Раз уж я заговорил о четвероногих, упомяну, что моего теперешнего коня зовут Иерихон. Он — кобыла. На своем веку я повидал немало замечательных лоша­дей, но такой еще не встречал. Я хотел заполучить пугливую лошадь, и эта вполне отвечает требованию. Мне казалось, что раз лошадь шарахается, значит она горяча. Если я прав, то другой такой горячей лошади нет на свете. Она пугается всего без разбору. Она смертельно боится телеграфных столбов; на мое сча­стье, они тянутся по обеим сторонам дороги, не то я всегда падал бы на один бок. А это скоро прискучило бы. Иерихон шарахался от всего, что нам попадалось на пути, кроме копны сена, — к ней, мне на удивленье, он подошел с самой безрассудной отвагой. И кто не отдал бы дань восхищения присутствию духа, которое он сохранял при виде мешка с ячменем! Когда-нибудь эта сверхъестественная дерзость будет стоить ему жизни.

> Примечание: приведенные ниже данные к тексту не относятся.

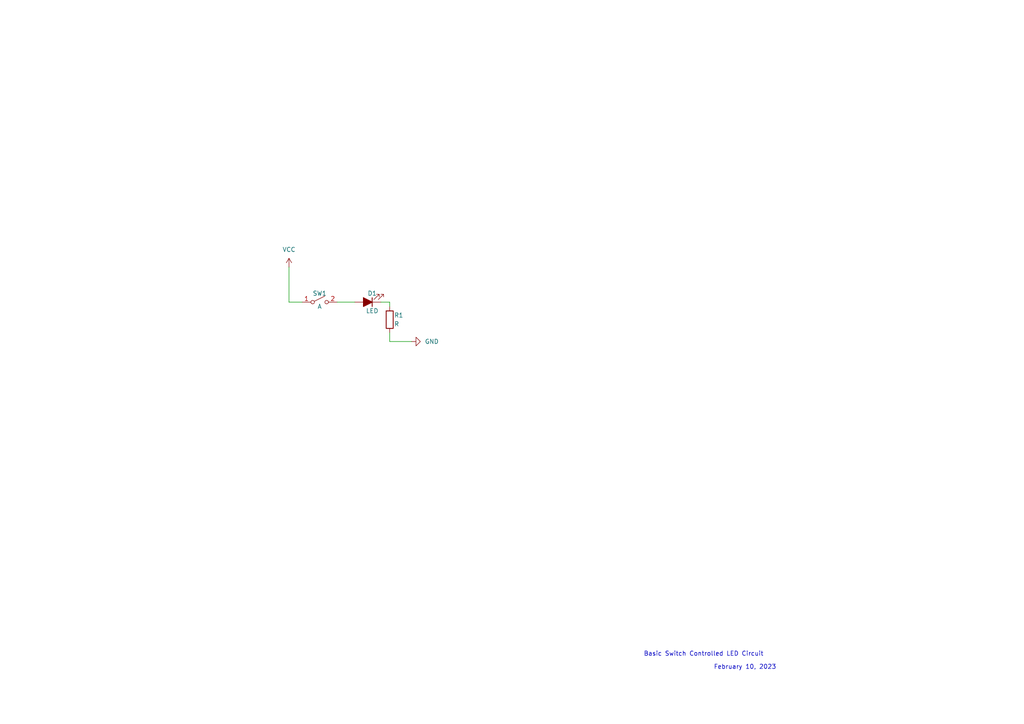
<source format=kicad_sch>
(kicad_sch (version 20211123) (generator eeschema)

  (uuid 8fb55e31-5fb8-4fda-b48c-d8648f39aa16)

  (paper "A4")

  


  (wire (pts (xy 83.82 77.47) (xy 83.82 87.63))
    (stroke (width 0) (type default) (color 0 0 0 0))
    (uuid 16d059ec-cbe0-40f3-86d7-644e7babc626)
  )
  (wire (pts (xy 110.49 87.63) (xy 113.03 87.63))
    (stroke (width 0) (type default) (color 0 0 0 0))
    (uuid 44a3e1ff-9ae0-4884-86a6-6d94349b6411)
  )
  (wire (pts (xy 83.82 87.63) (xy 87.63 87.63))
    (stroke (width 0) (type default) (color 0 0 0 0))
    (uuid 4ce5c5cf-64c8-4c36-8f5b-c4d41e88853a)
  )
  (wire (pts (xy 113.03 96.52) (xy 113.03 99.06))
    (stroke (width 0) (type default) (color 0 0 0 0))
    (uuid 7a8fe0c5-70cc-4669-9845-efa88bb13d4e)
  )
  (wire (pts (xy 97.79 87.63) (xy 102.87 87.63))
    (stroke (width 0) (type default) (color 0 0 0 0))
    (uuid 9080aac5-c2a2-4674-abad-4859db61a5fc)
  )
  (wire (pts (xy 113.03 87.63) (xy 113.03 88.9))
    (stroke (width 0) (type default) (color 0 0 0 0))
    (uuid 97b4ed39-de47-486c-8a52-1de41ecfa2b5)
  )
  (wire (pts (xy 113.03 99.06) (xy 119.38 99.06))
    (stroke (width 0) (type default) (color 0 0 0 0))
    (uuid e547e424-ee6f-435d-980e-0410727e1090)
  )

  (text "Basic Switch Controlled LED Circuit" (at 186.69 190.5 0)
    (effects (font (size 1.27 1.27)) (justify left bottom))
    (uuid 26faee96-b998-4fd9-9bae-52b57f844511)
  )
  (text "February 10, 2023" (at 207.01 194.31 0)
    (effects (font (size 1.27 1.27)) (justify left bottom))
    (uuid 5000a7ca-d151-4f31-be14-1192d0d510c6)
  )

  (symbol (lib_id "Switch:SW_SPST") (at 92.71 87.63 0) (unit 1)
    (in_bom yes) (on_board yes)
    (uuid 11dc3d5a-af06-4ed7-b237-e330cd3fa4de)
    (property "Reference" "SW1" (id 0) (at 92.71 85.09 0))
    (property "Value" "A" (id 1) (at 92.71 88.9 0))
    (property "Footprint" "" (id 2) (at 92.71 87.63 0)
      (effects (font (size 1.27 1.27)) hide)
    )
    (property "Datasheet" "~" (id 3) (at 92.71 87.63 0)
      (effects (font (size 1.27 1.27)) hide)
    )
    (pin "1" (uuid 0655e07f-a060-4abd-a20d-c1edef707848))
    (pin "2" (uuid 0082dff7-e672-4281-95c6-1049342c9487))
  )

  (symbol (lib_id "power:GND") (at 119.38 99.06 90) (unit 1)
    (in_bom yes) (on_board yes) (fields_autoplaced)
    (uuid 37242c8d-63aa-43ea-9ccc-655d943c4cbb)
    (property "Reference" "#PWR?" (id 0) (at 125.73 99.06 0)
      (effects (font (size 1.27 1.27)) hide)
    )
    (property "Value" "GND" (id 1) (at 123.19 99.0599 90)
      (effects (font (size 1.27 1.27)) (justify right))
    )
    (property "Footprint" "" (id 2) (at 119.38 99.06 0)
      (effects (font (size 1.27 1.27)) hide)
    )
    (property "Datasheet" "" (id 3) (at 119.38 99.06 0)
      (effects (font (size 1.27 1.27)) hide)
    )
    (pin "1" (uuid 0dca8745-62e4-4590-9ed0-9b62a4223aba))
  )

  (symbol (lib_id "power:VCC") (at 83.82 77.47 0) (unit 1)
    (in_bom yes) (on_board yes) (fields_autoplaced)
    (uuid 55e8831e-eb43-4d29-be35-9fc75b2d9c7d)
    (property "Reference" "#PWR?" (id 0) (at 83.82 81.28 0)
      (effects (font (size 1.27 1.27)) hide)
    )
    (property "Value" "VCC" (id 1) (at 83.82 72.39 0))
    (property "Footprint" "" (id 2) (at 83.82 77.47 0)
      (effects (font (size 1.27 1.27)) hide)
    )
    (property "Datasheet" "" (id 3) (at 83.82 77.47 0)
      (effects (font (size 1.27 1.27)) hide)
    )
    (pin "1" (uuid 8e1266db-07fa-4453-a3ba-6f8ce24af483))
  )

  (symbol (lib_id "Device:LED_Filled") (at 106.68 87.63 180) (unit 1)
    (in_bom yes) (on_board yes)
    (uuid 58b0b32a-dde1-429a-b6d2-9857f56bdb43)
    (property "Reference" "D1" (id 0) (at 107.95 85.09 0))
    (property "Value" "LED" (id 1) (at 107.95 90.17 0))
    (property "Footprint" "" (id 2) (at 106.68 87.63 0)
      (effects (font (size 1.27 1.27)) hide)
    )
    (property "Datasheet" "~" (id 3) (at 106.68 87.63 0)
      (effects (font (size 1.27 1.27)) hide)
    )
    (pin "1" (uuid a65d8791-4577-4336-8429-811654217390))
    (pin "2" (uuid dda54dd1-ca44-4019-b5c6-b44cfce124e2))
  )

  (symbol (lib_id "Device:R") (at 113.03 92.71 0) (unit 1)
    (in_bom yes) (on_board yes)
    (uuid 781e4899-52c2-4f90-b5f6-a96754d39602)
    (property "Reference" "R1" (id 0) (at 114.3 91.44 0)
      (effects (font (size 1.27 1.27)) (justify left))
    )
    (property "Value" "R" (id 1) (at 114.3 93.98 0)
      (effects (font (size 1.27 1.27)) (justify left))
    )
    (property "Footprint" "" (id 2) (at 111.252 92.71 90)
      (effects (font (size 1.27 1.27)) hide)
    )
    (property "Datasheet" "~" (id 3) (at 113.03 92.71 0)
      (effects (font (size 1.27 1.27)) hide)
    )
    (pin "1" (uuid c8deeb86-7b38-4f60-92be-82b782f4daf6))
    (pin "2" (uuid ce241056-101a-451e-a431-29c77a8ca991))
  )

  (sheet_instances
    (path "/" (page "1"))
  )

  (symbol_instances
    (path "/37242c8d-63aa-43ea-9ccc-655d943c4cbb"
      (reference "#PWR?") (unit 1) (value "GND") (footprint "")
    )
    (path "/55e8831e-eb43-4d29-be35-9fc75b2d9c7d"
      (reference "#PWR?") (unit 1) (value "VCC") (footprint "")
    )
    (path "/58b0b32a-dde1-429a-b6d2-9857f56bdb43"
      (reference "D1") (unit 1) (value "LED") (footprint "")
    )
    (path "/781e4899-52c2-4f90-b5f6-a96754d39602"
      (reference "R1") (unit 1) (value "R") (footprint "")
    )
    (path "/11dc3d5a-af06-4ed7-b237-e330cd3fa4de"
      (reference "SW1") (unit 1) (value "A") (footprint "")
    )
  )
)

</source>
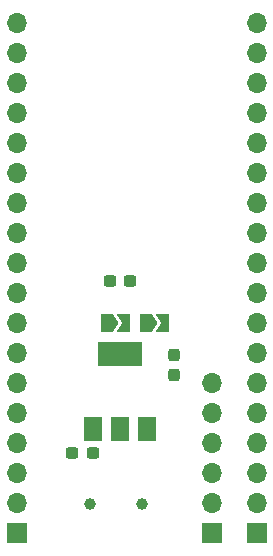
<source format=gbs>
G04 #@! TF.GenerationSoftware,KiCad,Pcbnew,(6.0.2)*
G04 #@! TF.CreationDate,2022-03-28T20:02:01+02:00*
G04 #@! TF.ProjectId,nRF52840,6e524635-3238-4343-902e-6b696361645f,rev?*
G04 #@! TF.SameCoordinates,Original*
G04 #@! TF.FileFunction,Soldermask,Bot*
G04 #@! TF.FilePolarity,Negative*
%FSLAX46Y46*%
G04 Gerber Fmt 4.6, Leading zero omitted, Abs format (unit mm)*
G04 Created by KiCad (PCBNEW (6.0.2)) date 2022-03-28 20:02:01*
%MOMM*%
%LPD*%
G01*
G04 APERTURE LIST*
G04 Aperture macros list*
%AMRoundRect*
0 Rectangle with rounded corners*
0 $1 Rounding radius*
0 $2 $3 $4 $5 $6 $7 $8 $9 X,Y pos of 4 corners*
0 Add a 4 corners polygon primitive as box body*
4,1,4,$2,$3,$4,$5,$6,$7,$8,$9,$2,$3,0*
0 Add four circle primitives for the rounded corners*
1,1,$1+$1,$2,$3*
1,1,$1+$1,$4,$5*
1,1,$1+$1,$6,$7*
1,1,$1+$1,$8,$9*
0 Add four rect primitives between the rounded corners*
20,1,$1+$1,$2,$3,$4,$5,0*
20,1,$1+$1,$4,$5,$6,$7,0*
20,1,$1+$1,$6,$7,$8,$9,0*
20,1,$1+$1,$8,$9,$2,$3,0*%
%AMFreePoly0*
4,1,6,1.000000,0.000000,0.500000,-0.750000,-0.500000,-0.750000,-0.500000,0.750000,0.500000,0.750000,1.000000,0.000000,1.000000,0.000000,$1*%
%AMFreePoly1*
4,1,6,0.500000,-0.750000,-0.650000,-0.750000,-0.150000,0.000000,-0.650000,0.750000,0.500000,0.750000,0.500000,-0.750000,0.500000,-0.750000,$1*%
G04 Aperture macros list end*
%ADD10C,1.000000*%
%ADD11R,1.700000X1.700000*%
%ADD12O,1.700000X1.700000*%
%ADD13FreePoly0,0.000000*%
%ADD14FreePoly1,0.000000*%
%ADD15RoundRect,0.237500X0.300000X0.237500X-0.300000X0.237500X-0.300000X-0.237500X0.300000X-0.237500X0*%
%ADD16RoundRect,0.237500X-0.237500X0.300000X-0.237500X-0.300000X0.237500X-0.300000X0.237500X0.300000X0*%
%ADD17R,1.500000X2.000000*%
%ADD18R,3.800000X2.000000*%
%ADD19RoundRect,0.237500X-0.300000X-0.237500X0.300000X-0.237500X0.300000X0.237500X-0.300000X0.237500X0*%
G04 APERTURE END LIST*
D10*
X142072000Y-112395000D03*
X146472000Y-112395000D03*
D11*
X152400000Y-114808000D03*
D12*
X152400000Y-112268000D03*
X152400000Y-109728000D03*
X152400000Y-107188000D03*
X152400000Y-104648000D03*
X152400000Y-102108000D03*
D11*
X156210000Y-114808000D03*
D12*
X156210000Y-112268000D03*
X156210000Y-109728000D03*
X156210000Y-107188000D03*
X156210000Y-104648000D03*
X156210000Y-102108000D03*
X156210000Y-99568000D03*
X156210000Y-97028000D03*
X156210000Y-94488000D03*
X156210000Y-91948000D03*
X156210000Y-89408000D03*
X156210000Y-86868000D03*
X156210000Y-84328000D03*
X156210000Y-81788000D03*
X156210000Y-79248000D03*
X156210000Y-76708000D03*
X156210000Y-74168000D03*
X156210000Y-71628000D03*
D13*
X146849000Y-97028000D03*
D14*
X148299000Y-97028000D03*
D15*
X142340500Y-108077000D03*
X140615500Y-108077000D03*
D13*
X143547000Y-97028000D03*
D14*
X144997000Y-97028000D03*
D16*
X149225000Y-99721500D03*
X149225000Y-101446500D03*
D11*
X135890000Y-114808000D03*
D12*
X135890000Y-112268000D03*
X135890000Y-109728000D03*
X135890000Y-107188000D03*
X135890000Y-104648000D03*
X135890000Y-102108000D03*
X135890000Y-99568000D03*
X135890000Y-97028000D03*
X135890000Y-94488000D03*
X135890000Y-91948000D03*
X135890000Y-89408000D03*
X135890000Y-86868000D03*
X135890000Y-84328000D03*
X135890000Y-81788000D03*
X135890000Y-79248000D03*
X135890000Y-76708000D03*
X135890000Y-74168000D03*
X135890000Y-71628000D03*
D17*
X146953000Y-106020000D03*
X144653000Y-106020000D03*
D18*
X144653000Y-99720000D03*
D17*
X142353000Y-106020000D03*
D19*
X143790500Y-93472000D03*
X145515500Y-93472000D03*
M02*

</source>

Резвостью он не отличается, но, я думаю, он все-таки пронесет меня по всей Святой Земле. Одно нехо­рошо: хвост у него куцый — не то его отрубили, не то Иерихон случайно сам отсидел его, и с мухами он воюет при помощи копыт. Все бы ничего, но когда он пытается задней ногой лягнуть муху, сидящую у него на голове, это уже слишком. В один прекрасный день это доведет его до беды. У него есть еще привычка — оборачиваться и кусать меня за ноги. Я бы ничего не имел против, да только не люблю чересчур фамильяр­ных лошадей.

По-моему, владелец этою сокровища ложно судил о нем. Он воображал, будто его конь — гордый, не­объезженный скакун, — но это ошибка. Я знаю, что тот араб думал именно так, потому что, когда он вывел Иерихона на смотр в Бейруте, он все дергал его за поводья и покрикивал по-арабски: «Ну-ну, шалишь? Удрать норовишь, бешеный, шею сломать захотел?» А Иерихон ни о чем подобном и не помышлял, и вид у него был такой, словно он хочет прислониться к че­му-нибудь и подумать на покое. К этому он склонен и сейчас, когда не шарахается от собственной тени и не воюет с мухами. Вот удивился бы его хозяин, когда бы знал это.

Весь день мы ехали по историческим местам. В пол­день сделали трехчасовой привал в Мексехе — там, где Ливанские горы сходятся с горами Эль Кинейсех, и по­завтракали, глядя вниз на необъятную ровную Ливан­скую долину, похожую на цветущий сад. Вечером мы остановились неподалеку от этой долины, и теперь вся она открыта нашим взорам. Нам виден длинный, как спинной хребет кита, гребень горы Хермон, подымаю­щийся над горами на востоке. И сейчас на нас падают «слезы Хермона», и шатры наши промокли насквозь.